La première partie démarre en lion, grâce à un conte cru et sincèrement comique, mais se termine avec un sentiment de déception, laissant un goût amer au début de l'entracte ; l'écriture se veut, au cours de cette partie, de moins en moins touchante, rassembleuse, voire intéressante, et certains comédiens ont de la difficulté à être de réels conteurs, à se laisser aller à cette connexion unique avec le public. À différents niveaux, certains demeurent dans leur zone de confort, récitant un texte appris, incorporant quelques répliques de connivence un peu forcées pour mieux faire passer cette faiblesse. Espérons qu’avec le temps, cette lacune se corrige pour que se concrétise le « retour au conte » que Bienvenue désirait retrouver. Heureusement, la deuxième partie, que Stéphane Jacques entame de façon parfaite, grâce à son talent indéniable de conteur et au contenu du récit qu'il livre, soit la rencontre simple et touchante d'un vieil homme et du petit Émile, 7 ans, suivi par l'intense et hilarant Joël Marin, rachète sensiblement le spectacle.

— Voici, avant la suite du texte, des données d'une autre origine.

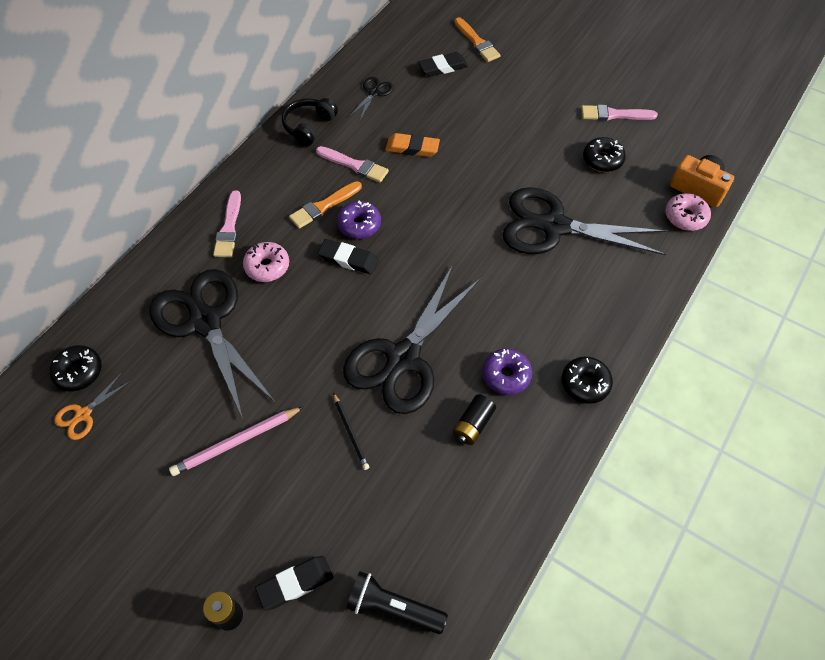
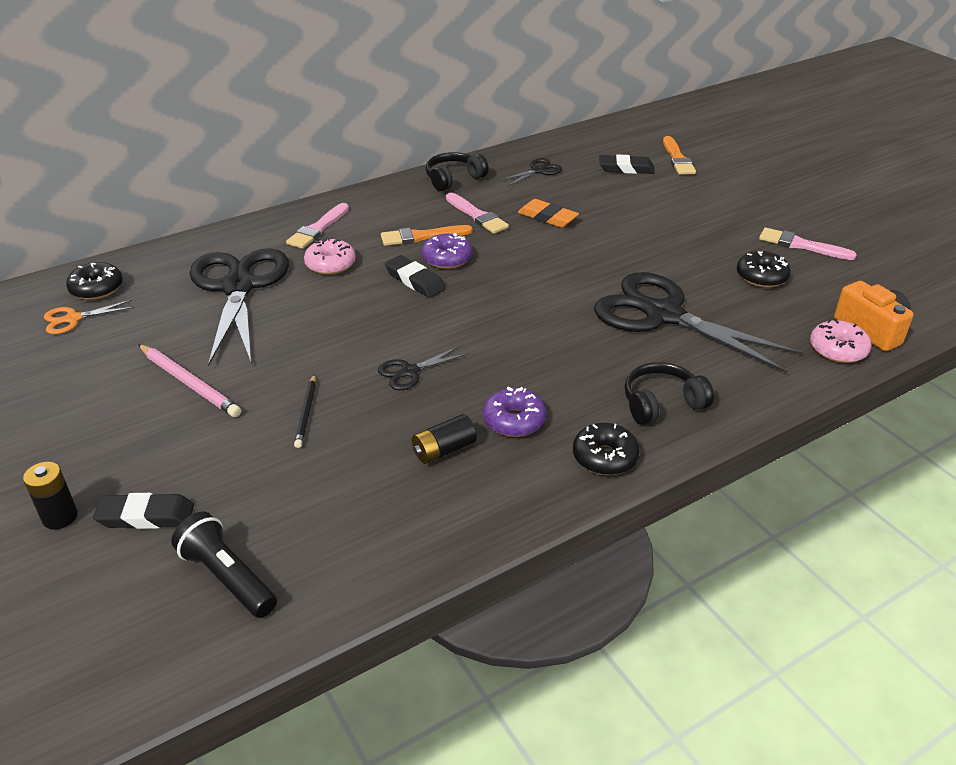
camera: 25 degrees right, 20 degrees down
pink pencil [169,407,303,476] -> pink pencil turned 135 degrees counterclockwise [138,344,241,417]
black scissors [343,265,481,414] -> black scissors [378,346,468,390], size x0.43
none -> black headphones [625,362,714,425]

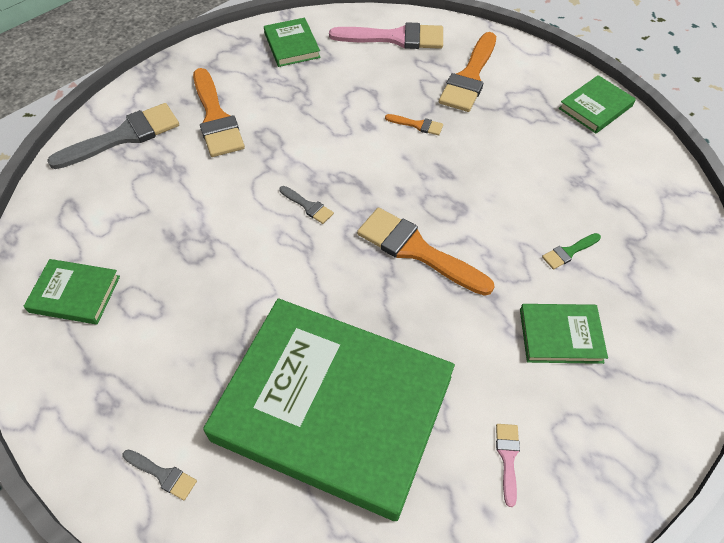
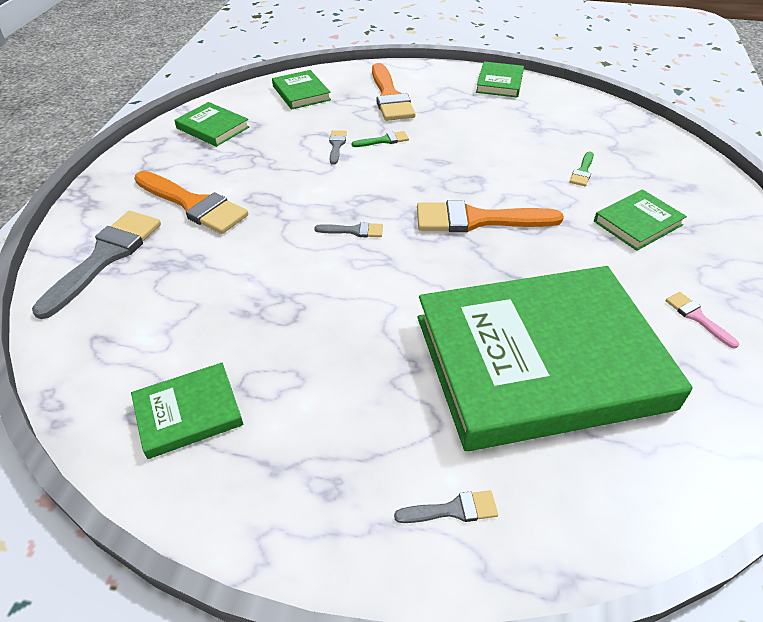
camera: 35 degrees left, 10 degrees down
pink brush [329,22,443,49] -> green book [272,70,331,110]
orange brush [385,114,443,135] -> green brush [351,131,409,147]
none -> grey brush [329,130,347,165]

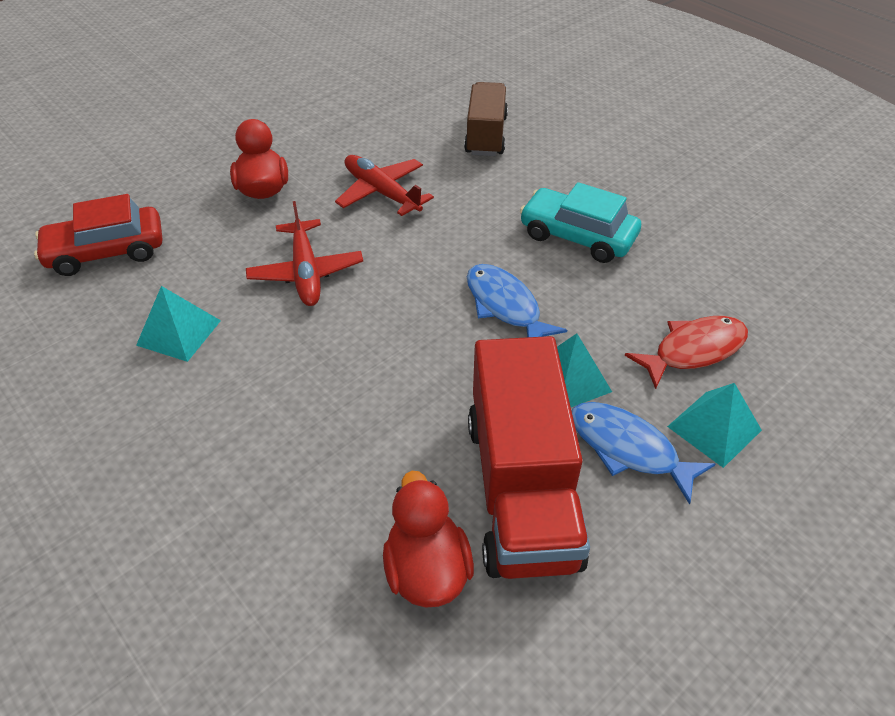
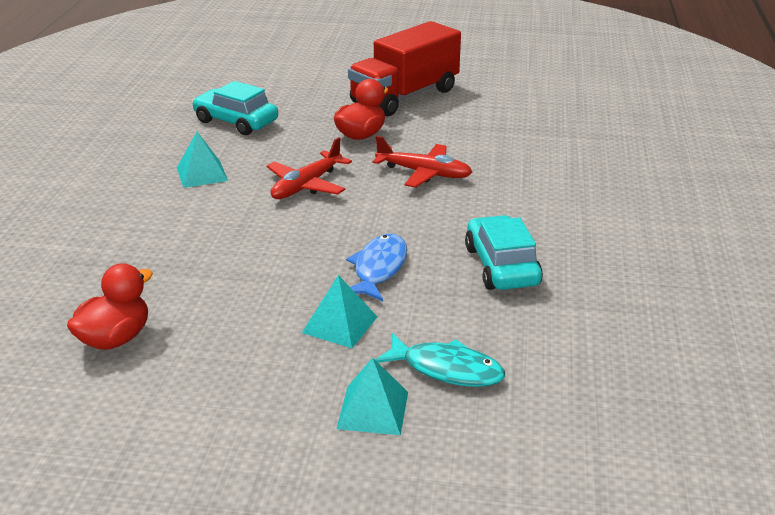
camera: 50 degrees right, 15 degrees down
red car [34,194,162,276] -> turquoise car [192,81,278,135]
red plane [335,155,434,216] -> red plane turned 105 degrees clockwise [373,136,472,188]
brown truck [464,82,508,156] -> none
red truck [468,336,590,579] -> red truck moved to [348,21,461,117]
blue fish [572,402,715,505] -> none
red fish [624,316,748,389] -> turquoise fish [375,333,505,387]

L'extraordinaire saxophoniste Charles Papasoff est de retour pour les intermèdes musicaux traditionnels, flanqué de l'excellent guitariste Éric Asswad et d’Harry Standjofski, un habile musicien qui joue aussi le rôle de narrateur. Si ses premières interventions se veulent poétiques, elles n’amènent, au final, que peu ou sinon rien de pertinent à l'ensemble, ne donnant, par exemple, aucun indice sur les passagers de la fourgonnette, sujet principal de ses interventions. Une bonne idée, qui aurait été mieux servie par un texte légèrement moins abstrait et plus instructif, s’assurant ainsi de l’attention du public et permettant à celui-ci d’avoir accès plus rapidement aux liens (tragiques) qui unissent les membres de cette famille, mentionnés en totalité seulement lors du dernier conte. À noter, les musiciens sont mieux intégrés à la scène, partageant la moitié de celle-ci avec les conteurs, plutôt que d'être coincés dans un coin.
Malgré un concept s’efforçant d’être plus près des origines des Contes urbains tout en se voulant différent et original grâce au fil familial rassembleur entre les contes, cette édition ne convainc pas complètement et ne marquera pas les esprits – ou alors, de bien différente façon. Néanmoins, la formule globale fonctionne toujours, et le public, averti, saura y trouver largement son compte et passer une très bonne soirée.